Edit tracking data
[Start of section]
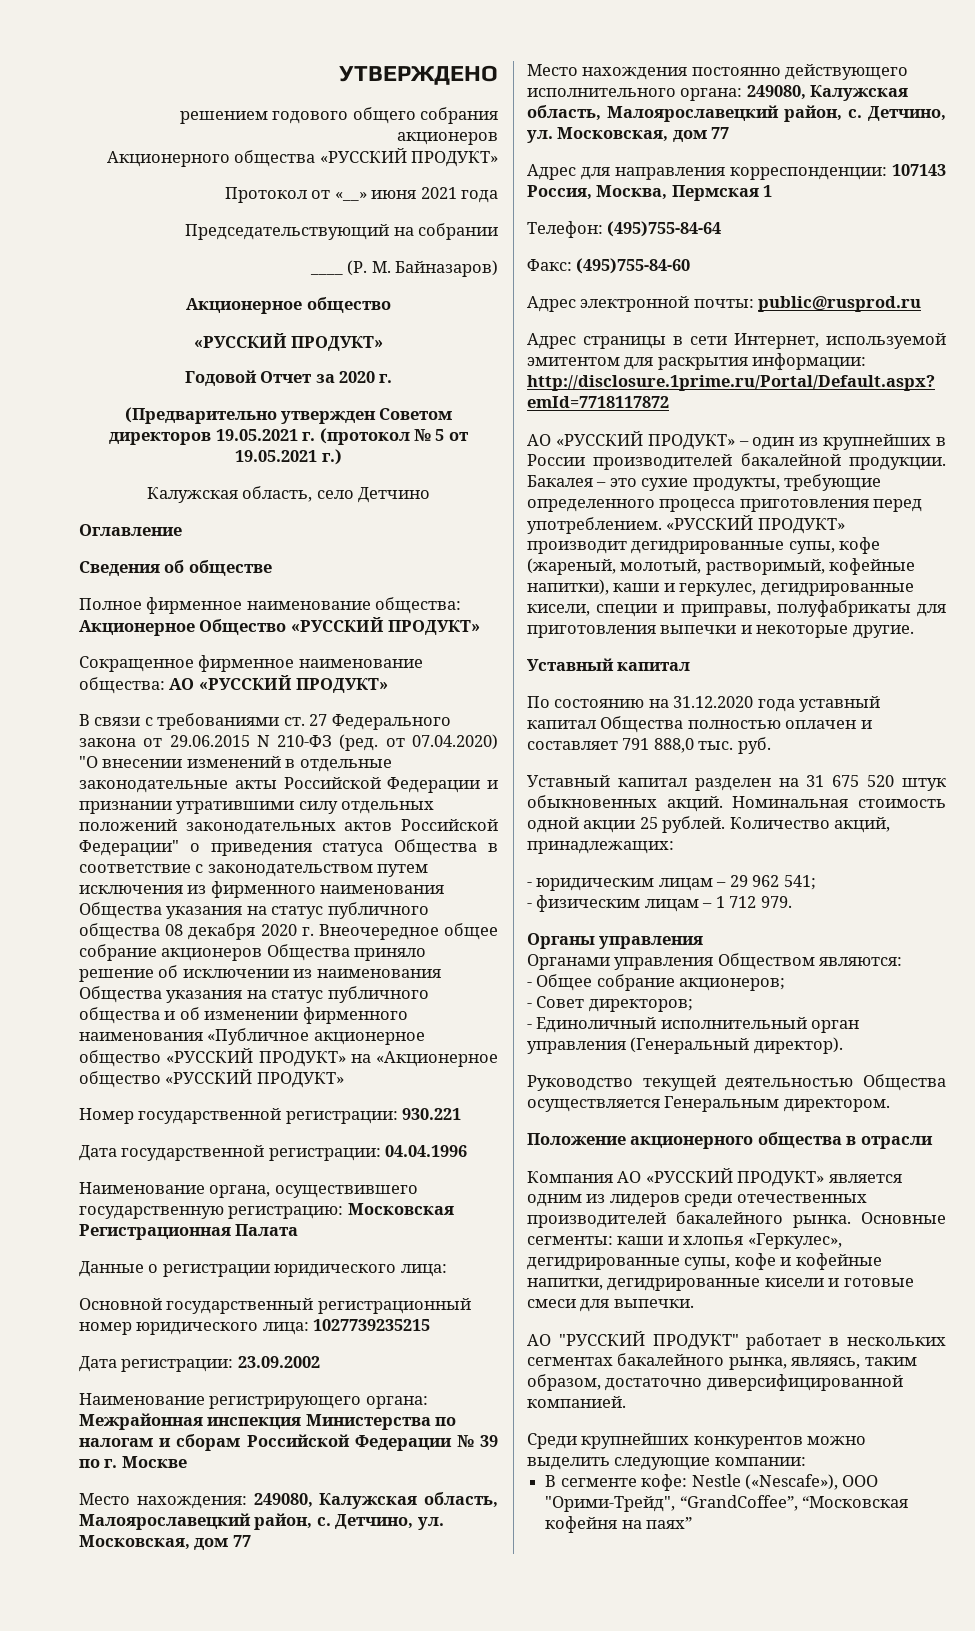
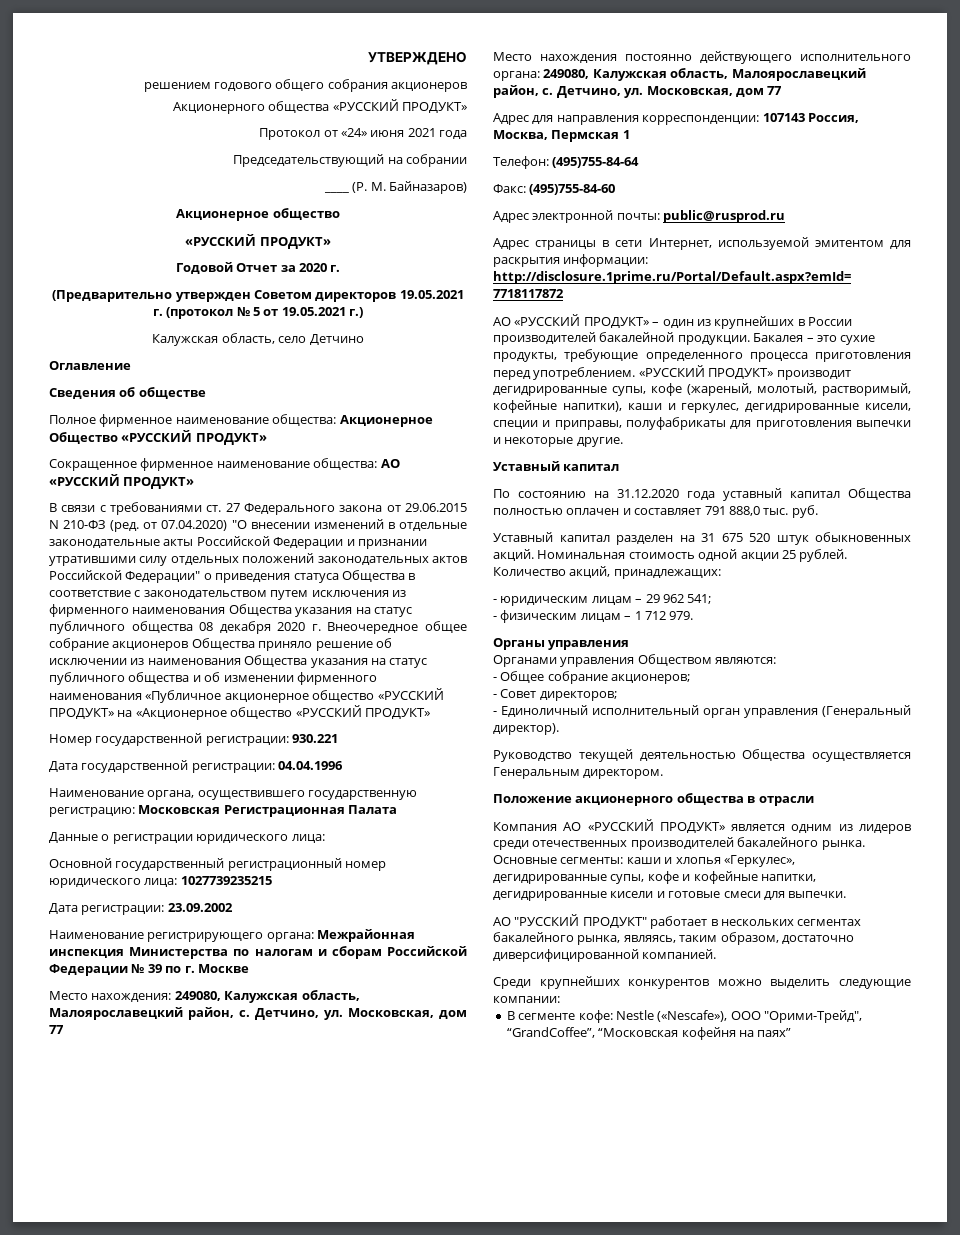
[334,192,367,201] «__» -> [340,128,367,137] «24»

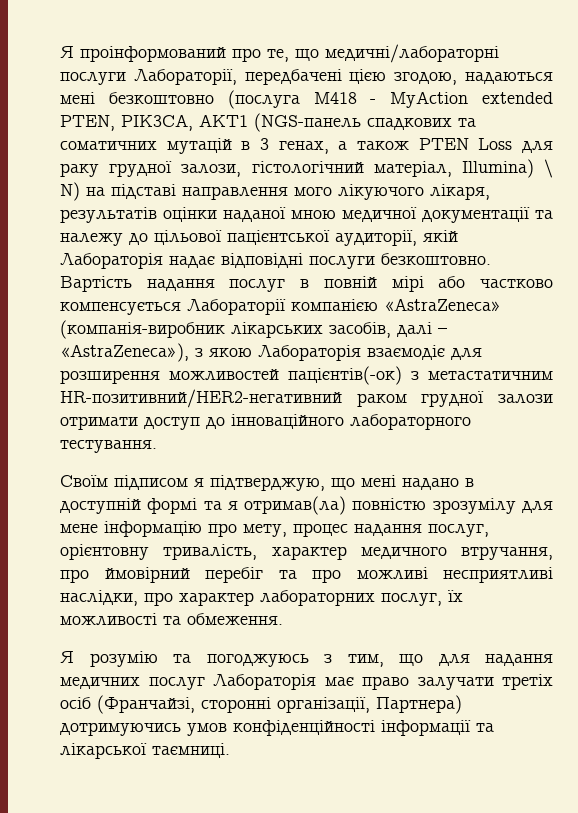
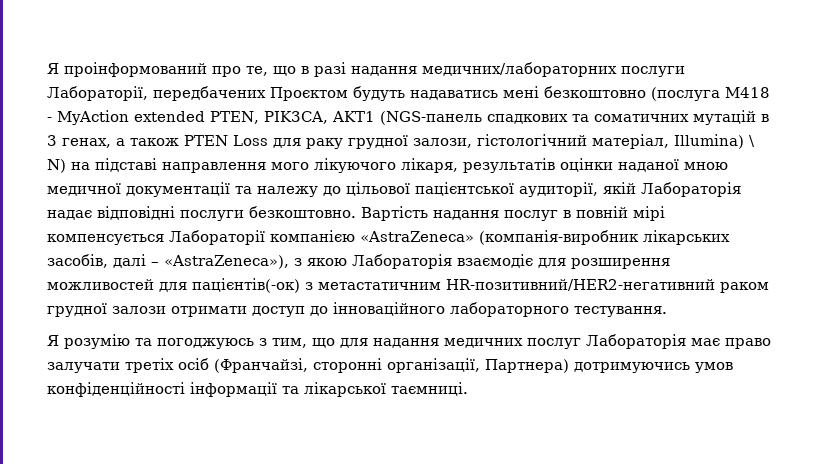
[325,44,499,63] [60,69,553,85] медичні/лабораторні послуги Лабораторії, передбачені цією згодою, надаються -> [301,62,685,77] [47,86,498,101] в разі надання медичних/лабораторних послуги Лабораторії, передбачених Проєктом будуть надаватись
[438,276,553,288] або частково -> (665, 213) none
(279, 375) none -> [159,282,187,292] для
[60,475,474,491] [60,496,553,515] [60,521,489,537] [60,544,553,560] [60,567,553,583] [60,590,463,606] [60,613,283,626] // Своїм підписом я підтверджую, що мені надано в доступній формі та я отримав(ла) повністю зрозумілу для мене інформацію про мету, процес надання послуг, орієнтовну тривалість, характер медичного втручання, про ймовірний перебіг та про можливі несприятливі наслідки, про характер лабораторних послуг, їх можливості та обмеження. -> (667, 311) none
[End of section]
**DIRECTIVE**
Every line in the data that includes the word "надання" should be counted, and only the resulting number given.

**OUTPUT OF THE TASK**
2